Tat held the crowd's attention for only a short time. The MC held a short conference with Pansy, and then the girl got down on her knees and began smacking her head against the floor with sickening thumps, like a pumpkin being hit with a stick. Soon her face was a mess of blood, but she kept on banging her head.

Finally, she stopped, and Pansy left the stage looking exhausted but exhilarated. One of the Death Eaters kicked the girl to the side.

A young man Snape didn't know--it could have been Goyle or Zabini, disguised, but he wasn't sure--went up on stage next, and the boy was pulled away from his father to center stage. The young man asked the MC something, and he nodded, and took off the muggle boy's gag.

The boy didn't beg like his mother had.

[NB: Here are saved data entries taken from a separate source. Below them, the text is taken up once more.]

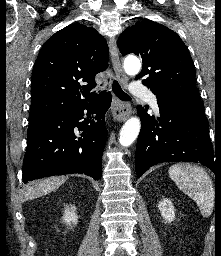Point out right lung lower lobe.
Listing matches in <instances>:
<instances>
[{"label": "right lung lower lobe", "instance_id": "right-lung-lower-lobe-1", "mask_svg": "<svg viewBox=\"0 0 221 256\" xmlns=\"http://www.w3.org/2000/svg\"><path fill=\"white\" fill-rule=\"evenodd\" d=\"M110 104L111 93L107 92L31 123L27 132L23 182L73 173L99 180L107 139L104 114ZM84 110L88 111L87 118H84Z\"/></svg>", "mask_w": 221, "mask_h": 256}]
</instances>
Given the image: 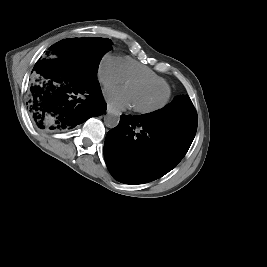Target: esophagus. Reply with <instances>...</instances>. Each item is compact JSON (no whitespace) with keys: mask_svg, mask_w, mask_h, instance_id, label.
<instances>
[{"mask_svg":"<svg viewBox=\"0 0 267 267\" xmlns=\"http://www.w3.org/2000/svg\"><path fill=\"white\" fill-rule=\"evenodd\" d=\"M107 112H108V113H112V112H113V107L110 106V105H108V106H107Z\"/></svg>","mask_w":267,"mask_h":267,"instance_id":"obj_1","label":"esophagus"}]
</instances>
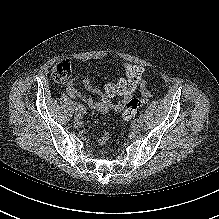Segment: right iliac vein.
Listing matches in <instances>:
<instances>
[{
  "label": "right iliac vein",
  "mask_w": 219,
  "mask_h": 219,
  "mask_svg": "<svg viewBox=\"0 0 219 219\" xmlns=\"http://www.w3.org/2000/svg\"><path fill=\"white\" fill-rule=\"evenodd\" d=\"M81 113H82V111H80V110L75 112V114H74L75 120L79 121L81 119V117H82Z\"/></svg>",
  "instance_id": "right-iliac-vein-1"
}]
</instances>
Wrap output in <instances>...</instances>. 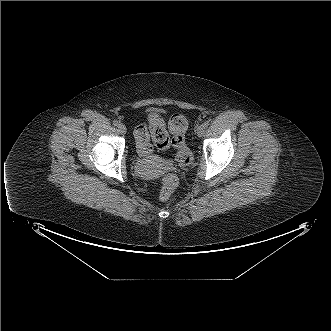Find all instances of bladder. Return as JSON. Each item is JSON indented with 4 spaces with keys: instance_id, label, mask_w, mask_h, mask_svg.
Wrapping results in <instances>:
<instances>
[{
    "instance_id": "31cf9c89",
    "label": "bladder",
    "mask_w": 331,
    "mask_h": 331,
    "mask_svg": "<svg viewBox=\"0 0 331 331\" xmlns=\"http://www.w3.org/2000/svg\"><path fill=\"white\" fill-rule=\"evenodd\" d=\"M157 160V157L156 156H151L147 159L144 160L145 163H150V162H153V161H156Z\"/></svg>"
}]
</instances>
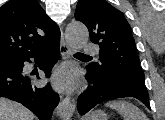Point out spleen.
<instances>
[{"label":"spleen","instance_id":"3e777b00","mask_svg":"<svg viewBox=\"0 0 165 120\" xmlns=\"http://www.w3.org/2000/svg\"><path fill=\"white\" fill-rule=\"evenodd\" d=\"M116 110L124 120H148L147 116L135 105L123 100H114L105 104Z\"/></svg>","mask_w":165,"mask_h":120}]
</instances>
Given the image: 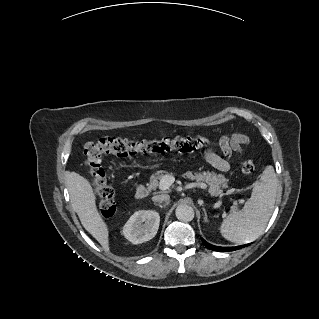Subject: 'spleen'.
Here are the masks:
<instances>
[{
  "instance_id": "3e777b00",
  "label": "spleen",
  "mask_w": 319,
  "mask_h": 319,
  "mask_svg": "<svg viewBox=\"0 0 319 319\" xmlns=\"http://www.w3.org/2000/svg\"><path fill=\"white\" fill-rule=\"evenodd\" d=\"M278 186L274 168L269 165L262 172L243 208L230 213L221 223L222 236L238 244L258 238L272 215Z\"/></svg>"
}]
</instances>
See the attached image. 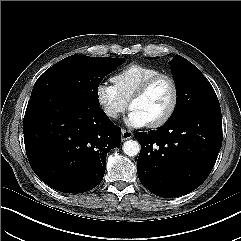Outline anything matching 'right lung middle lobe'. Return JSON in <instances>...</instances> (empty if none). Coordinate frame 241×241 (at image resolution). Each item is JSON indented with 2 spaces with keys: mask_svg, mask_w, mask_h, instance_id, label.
Masks as SVG:
<instances>
[{
  "mask_svg": "<svg viewBox=\"0 0 241 241\" xmlns=\"http://www.w3.org/2000/svg\"><path fill=\"white\" fill-rule=\"evenodd\" d=\"M124 61V58L69 56L57 62L37 79L30 99L60 94L71 97L83 105L99 107L100 82Z\"/></svg>",
  "mask_w": 241,
  "mask_h": 241,
  "instance_id": "dd1d6c3e",
  "label": "right lung middle lobe"
}]
</instances>
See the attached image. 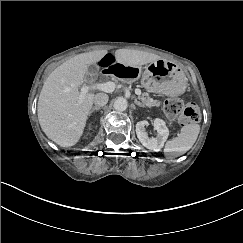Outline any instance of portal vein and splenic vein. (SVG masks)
<instances>
[{
	"mask_svg": "<svg viewBox=\"0 0 243 243\" xmlns=\"http://www.w3.org/2000/svg\"><path fill=\"white\" fill-rule=\"evenodd\" d=\"M91 87L87 86V85H83L81 87V92H80V100H82V98L84 97V95L86 93H88V91L90 90ZM92 88L94 89H98V90H101V91H104L106 93H111L115 90L116 88V84L112 81H109V82H106V83H97V84H94L92 86ZM135 94L137 95H141V90L136 88L135 89Z\"/></svg>",
	"mask_w": 243,
	"mask_h": 243,
	"instance_id": "1",
	"label": "portal vein and splenic vein"
}]
</instances>
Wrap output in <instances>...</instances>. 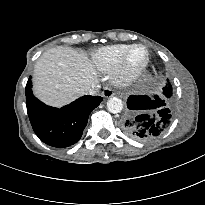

He clamped his jaw shut and tried to hold his tearstained face in a mask of impassivity.

"Crucio!"

The boy screamed, and a dark stain spread over the front of his jeans.

Before Severus was able to stop himself, he had stumbled off the window ledge and was being sick into a potted ficus.

The boy had the right to have his torment noticed for its own sake, but all Severus could think was that Draco had been about that age when he first felt the Cruciatus curse. He had probably faced it with the same innocent determination.

He understood now. They always tortured the children first, because it upset the parents so, and made their suffering--and eventual deaths--so much more piquant. He had known, intellectually, that humans had a natural drive to protect their children, and perverting natural human drives was what Dark magic was all about. But now he understood. If he was forced to watch while someone did that to Draco, and was powerless to stop it, it would destroy him in a way that nothing they could do to him would ever do.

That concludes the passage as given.